第26話「このよで いちばん すきなのは おりょうりすること たべること」

7月に入り本格的な夏の暑さを感じる季節となってきましたが、
皆様はいかがお過ごしですか?

第2回目となる今回の取材は、
芸工大から徒歩10分の住宅街に佇む
自家製店コーボパンと焼き菓子のお店「ぐらぱん」さんにお邪魔してきました。

 
住宅街の角を曲がると見えてくる行列と
パンの芳醇な香り…


その香りに誘われてさらに奥へと進むと、
白いペンキで塗られたかわいらしいお店が見えてきました。




そして店内へ入ると、
「ぐらぱん」の店主・佐藤さんが笑顔で出迎えてくださいました。



焼きたてのパンにエプロンに三角巾。


まるで絵本の中の世界に飛び込んだような空間で
すてきなお話を伺ってきたので、ぜひ最後までお楽しみください。

→ やること
1/ パン屋の取材記事では、お店は芸工大から歩いて何分のところにあると書かれていますか。
2/ パン屋の取材記事を、最後の文のあとから書き継いでください。

→ 表示データ
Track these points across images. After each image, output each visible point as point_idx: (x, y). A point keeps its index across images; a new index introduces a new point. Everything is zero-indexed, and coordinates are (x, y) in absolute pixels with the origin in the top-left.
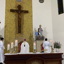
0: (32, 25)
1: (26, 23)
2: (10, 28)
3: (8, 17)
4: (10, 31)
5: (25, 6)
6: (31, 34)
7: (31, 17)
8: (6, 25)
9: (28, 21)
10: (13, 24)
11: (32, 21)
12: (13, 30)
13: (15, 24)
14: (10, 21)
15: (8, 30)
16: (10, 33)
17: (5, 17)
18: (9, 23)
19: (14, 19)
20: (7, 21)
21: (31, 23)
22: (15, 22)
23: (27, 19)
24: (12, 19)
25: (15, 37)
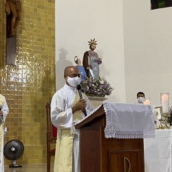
0: (54, 38)
1: (32, 26)
6: (48, 73)
9: (39, 19)
11: (53, 21)
21: (50, 29)
23: (35, 10)
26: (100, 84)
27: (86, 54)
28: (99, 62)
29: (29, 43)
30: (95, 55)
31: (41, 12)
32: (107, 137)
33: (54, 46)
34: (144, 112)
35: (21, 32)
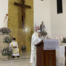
0: (33, 21)
2: (13, 21)
3: (11, 10)
4: (13, 25)
5: (27, 1)
6: (32, 30)
7: (32, 12)
8: (9, 19)
9: (30, 17)
10: (16, 18)
12: (16, 24)
13: (18, 18)
14: (13, 15)
15: (11, 23)
16: (13, 27)
17: (8, 9)
18: (12, 17)
19: (17, 12)
20: (10, 14)
21: (32, 19)
22: (17, 16)
23: (29, 15)
24: (15, 13)
25: (18, 31)
26: (44, 32)
27: (41, 25)
28: (44, 27)
29: (27, 22)
30: (43, 25)
31: (30, 15)
32: (44, 49)
33: (33, 23)
34: (56, 42)
35: (25, 20)
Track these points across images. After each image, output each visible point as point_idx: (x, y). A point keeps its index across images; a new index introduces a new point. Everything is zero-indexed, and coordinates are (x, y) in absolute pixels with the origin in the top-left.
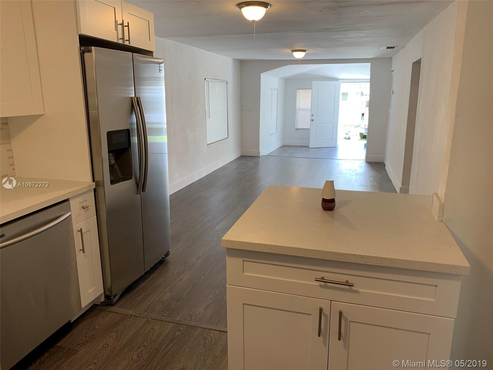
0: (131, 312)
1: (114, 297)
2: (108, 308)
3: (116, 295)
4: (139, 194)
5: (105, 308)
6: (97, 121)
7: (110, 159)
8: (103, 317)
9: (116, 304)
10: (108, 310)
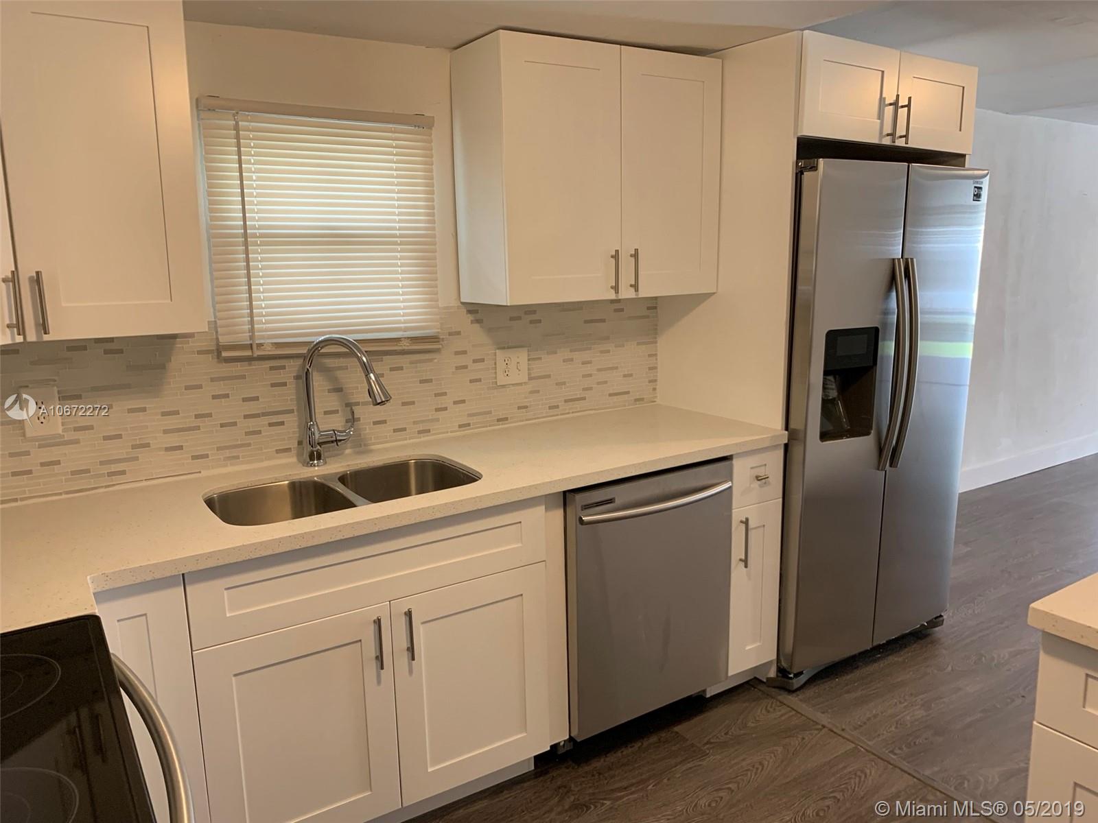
0: (824, 719)
1: (797, 675)
2: (780, 695)
3: (801, 673)
4: (882, 470)
5: (773, 691)
6: (809, 307)
7: (828, 388)
8: (766, 707)
9: (798, 692)
10: (780, 698)
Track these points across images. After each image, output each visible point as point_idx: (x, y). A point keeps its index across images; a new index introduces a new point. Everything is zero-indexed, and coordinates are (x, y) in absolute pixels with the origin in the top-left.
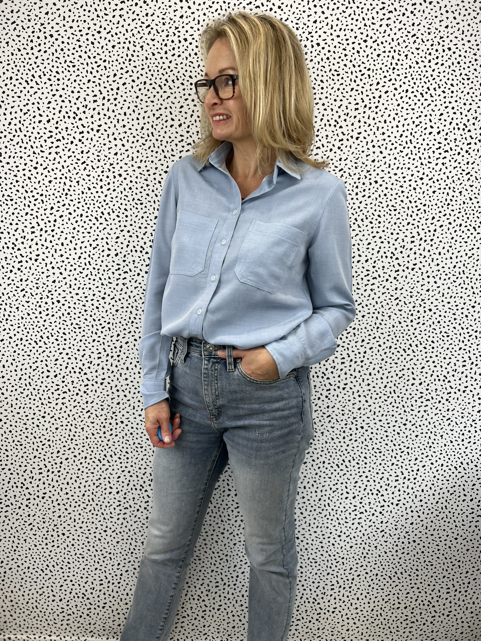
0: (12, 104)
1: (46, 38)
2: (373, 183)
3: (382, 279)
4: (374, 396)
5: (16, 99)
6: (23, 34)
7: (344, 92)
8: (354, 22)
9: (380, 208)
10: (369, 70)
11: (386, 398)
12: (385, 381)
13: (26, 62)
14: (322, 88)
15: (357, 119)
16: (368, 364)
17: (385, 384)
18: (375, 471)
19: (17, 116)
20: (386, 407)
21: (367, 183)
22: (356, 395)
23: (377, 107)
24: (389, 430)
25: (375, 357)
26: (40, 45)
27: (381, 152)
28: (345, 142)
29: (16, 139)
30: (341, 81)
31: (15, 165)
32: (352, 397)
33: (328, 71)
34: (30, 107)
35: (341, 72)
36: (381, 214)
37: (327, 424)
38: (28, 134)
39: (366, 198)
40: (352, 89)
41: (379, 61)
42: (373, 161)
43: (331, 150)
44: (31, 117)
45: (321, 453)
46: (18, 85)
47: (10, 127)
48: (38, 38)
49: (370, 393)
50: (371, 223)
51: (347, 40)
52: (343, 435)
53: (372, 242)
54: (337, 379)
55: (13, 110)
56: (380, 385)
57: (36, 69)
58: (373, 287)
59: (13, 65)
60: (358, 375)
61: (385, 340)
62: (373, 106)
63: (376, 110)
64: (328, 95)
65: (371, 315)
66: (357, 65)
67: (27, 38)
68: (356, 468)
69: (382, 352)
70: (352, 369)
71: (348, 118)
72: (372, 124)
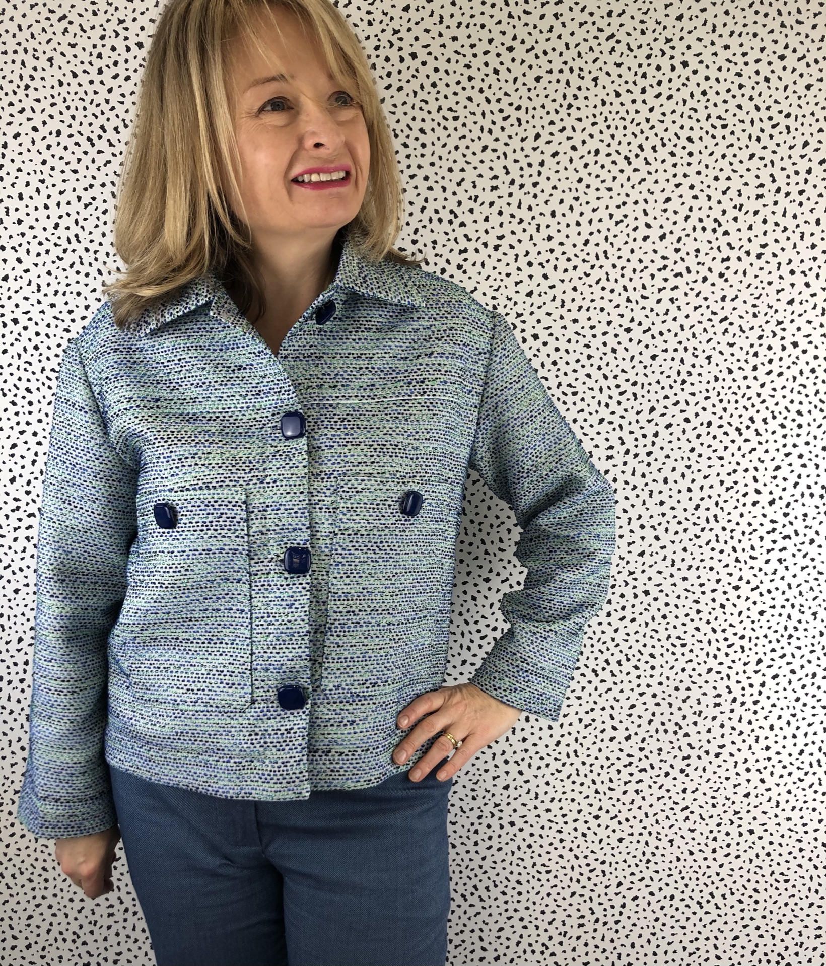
0: (61, 186)
1: (128, 49)
2: (790, 348)
3: (801, 538)
4: (778, 770)
5: (68, 175)
6: (82, 42)
7: (735, 161)
8: (760, 18)
9: (802, 398)
10: (788, 116)
11: (801, 774)
12: (801, 741)
13: (88, 99)
14: (690, 154)
15: (760, 217)
16: (768, 707)
17: (800, 746)
18: (776, 918)
19: (72, 209)
20: (800, 793)
21: (777, 347)
22: (741, 768)
23: (801, 193)
24: (806, 838)
25: (782, 694)
26: (116, 64)
27: (807, 285)
28: (733, 264)
29: (69, 258)
30: (730, 139)
31: (65, 309)
32: (733, 771)
33: (703, 118)
34: (96, 191)
35: (730, 121)
36: (804, 409)
37: (681, 823)
38: (93, 247)
39: (773, 376)
40: (752, 156)
41: (810, 98)
42: (791, 302)
43: (705, 279)
44: (99, 213)
45: (666, 880)
46: (72, 147)
47: (58, 233)
48: (113, 49)
49: (769, 764)
50: (783, 426)
51: (744, 54)
52: (712, 845)
53: (784, 465)
54: (705, 736)
55: (63, 199)
56: (790, 749)
57: (108, 114)
58: (783, 555)
59: (61, 106)
60: (747, 729)
61: (804, 662)
62: (794, 190)
63: (799, 199)
64: (701, 168)
65: (778, 610)
66: (763, 107)
67: (89, 49)
68: (736, 910)
69: (797, 685)
70: (735, 716)
71: (740, 215)
72: (792, 227)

→ 解答
1/ 徒歩10分です。

2/
まずは「ぐらぱん」の名前の由来ですよね。
店内へ入って真っ先に目についたのが
「ぐりとぐら」の絵本。


【もしかして…?】
と思いながら、店名について伺うと、


佐藤さん:「絵本の【ぐりとぐら】からとって…」


入ったときの絵本の世界に飛び込んだような感覚は間違いではありませんでした。
パン屋としてオープンする前に使っていたWEB上のハンドルネームが【ぐらさん】だったそう。

【ぐらさんの作ったパン】で「ぐらぱん」

なんだか佐藤さんも絵本の中のひとりのよう。

自家製の天然酵母のパンはすべて佐藤さんおひとりで作られているものです。
パンの販売は火曜と金曜の2日間のみですが、
営業日以外は仕込み作業が行われています。
ここで佐藤さんの一日のスケジュールをお伺いしました。

〈仕込みの日〉
●9:00~10:00   下準備
●10:00~16:00 生地づくり
●16:00~18:00 焼き菓子づくり
●夜      焼き菓子包装作業

〈営業日〉
●1:40         起床
●2:00~       ひたすらパンを焼く
●12:00~      営業開始

なんともストイックなスケジュールですよね。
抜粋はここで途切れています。